_STATED TASK 1:_
Using the symposium page below, decide whether each statement agrees with it: (a) lunch is provided for attendees, (b) the symposium runs from 09:00 to 17:00, (c) attendance carries a fee. Answer yes or no for each and quote the deciding words from the page.

***

Grave disturbance in early medieval Europe. International symposium 2017.
Thursday 12th January 2017
One of the most intriguing chapters in early medieval archaeology is an outbreak of grave disturbance which stretched from Hungary to England, peaking in the 7th century AD. Thousands of recent burials were reopened and rifled, with grave-goods and human remains removed or scattered. Traditionally labelled as grave-robbery, this early reopening has been recognised since the 19th century, but until recently little comparative work had been carried out between sites or regions, and there was almost no systematic research into its causes.
Now this has changed: substantive empirical research is being carried out in England, Germany, France, the Low Countries, and Austria. Results so far include significant new findings about the date, extent, and nature of the practice. We can now see that this is by no means straightforward robbing for material gain. Understanding reopening can shed new light on burial rituals themselves: new interpretations explore attitudes to death, decay, commemoration, possessions, and ancestors.
This will be the first conference on the fascinating phenomenon of Merovingian-period grave disturbance since 1977. With the support of Riksbankens Jubileumsfond, the symposium will bring together researchers working on reopening evidence in five areas of early medieval Europe, plus an advisory panel of scholars based in Europe and the US.
On Thursday 12th January the talks will be open to the interested public.
The symposium will run from 09:00 to 17:00.
Attendance is free but registration is required. Please use this form to register.
The symposium will take place in the main seminar room on the entrance floor (Floor 3) of the Department of Archaeology and Classical Studies, Stockholm University. For a map and detailed directions please see the department website.
Tea, coffee, and light refreshments will be served during the morning and afternoon breaks, but lunch is not provided. A range of cafés and restaurants can be found on the university campus or nearby.
There is also a student kitchen in the department (on the same floor as the conference room) where you can eat sandwiches or warm food in microwaves.

***

_STATED TASK 2:_
List the rows as a numbered list, starting with the row containing "You are standing in" and continuing through the last row, with blank lines left out.

***

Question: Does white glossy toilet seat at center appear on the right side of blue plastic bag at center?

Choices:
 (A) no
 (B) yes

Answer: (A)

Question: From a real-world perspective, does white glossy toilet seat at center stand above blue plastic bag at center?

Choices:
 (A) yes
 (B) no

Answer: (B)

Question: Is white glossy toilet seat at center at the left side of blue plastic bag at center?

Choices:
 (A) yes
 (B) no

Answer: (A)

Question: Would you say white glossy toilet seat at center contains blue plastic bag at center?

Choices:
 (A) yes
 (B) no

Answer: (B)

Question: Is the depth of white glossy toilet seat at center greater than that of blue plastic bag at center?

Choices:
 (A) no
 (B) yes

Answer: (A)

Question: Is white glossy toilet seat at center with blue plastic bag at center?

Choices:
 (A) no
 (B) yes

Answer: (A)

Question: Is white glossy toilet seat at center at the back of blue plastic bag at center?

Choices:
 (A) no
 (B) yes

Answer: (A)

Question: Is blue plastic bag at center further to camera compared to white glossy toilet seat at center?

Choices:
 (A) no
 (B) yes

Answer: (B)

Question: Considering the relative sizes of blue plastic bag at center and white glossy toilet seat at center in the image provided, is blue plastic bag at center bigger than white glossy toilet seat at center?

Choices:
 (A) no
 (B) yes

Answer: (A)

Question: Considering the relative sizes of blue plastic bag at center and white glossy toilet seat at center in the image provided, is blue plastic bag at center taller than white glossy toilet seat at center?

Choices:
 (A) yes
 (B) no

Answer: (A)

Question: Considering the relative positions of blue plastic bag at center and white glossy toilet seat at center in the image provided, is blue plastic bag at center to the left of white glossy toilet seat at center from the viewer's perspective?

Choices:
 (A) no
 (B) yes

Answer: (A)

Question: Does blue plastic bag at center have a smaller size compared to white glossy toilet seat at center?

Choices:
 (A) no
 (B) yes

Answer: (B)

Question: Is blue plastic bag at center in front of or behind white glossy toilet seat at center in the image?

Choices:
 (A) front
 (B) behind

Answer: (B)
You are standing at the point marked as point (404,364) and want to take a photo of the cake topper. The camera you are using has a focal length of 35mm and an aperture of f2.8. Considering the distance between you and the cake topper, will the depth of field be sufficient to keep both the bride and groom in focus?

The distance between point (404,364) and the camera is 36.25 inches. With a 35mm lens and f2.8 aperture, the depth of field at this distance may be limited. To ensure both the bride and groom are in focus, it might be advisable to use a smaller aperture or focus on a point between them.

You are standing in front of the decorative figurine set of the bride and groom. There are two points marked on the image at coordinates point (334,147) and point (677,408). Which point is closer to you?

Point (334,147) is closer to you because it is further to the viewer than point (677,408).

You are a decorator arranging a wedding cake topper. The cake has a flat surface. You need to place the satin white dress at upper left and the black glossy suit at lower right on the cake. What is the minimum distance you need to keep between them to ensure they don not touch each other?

***

_TASK SOLUTION 1:_
(a) No: "lunch is not provided."
(b) Yes: "The symposium will run from 09:00 to 17:00."
(c) No: "Attendance is free but registration is required."

_TASK SOLUTION 2:_
1. You are standing in front of the decorative figurine set of the bride and groom. There are two points marked on the image at coordinates point (334,147) and point (677,408). Which point is closer to you?
2. Point (334,147) is closer to you because it is further to the viewer than point (677,408).
3. You are a decorator arranging a wedding cake topper. The cake has a flat surface. You need to place the satin white dress at upper left and the black glossy suit at lower right on the cake. What is the minimum distance you need to keep between them to ensure they don not touch each other?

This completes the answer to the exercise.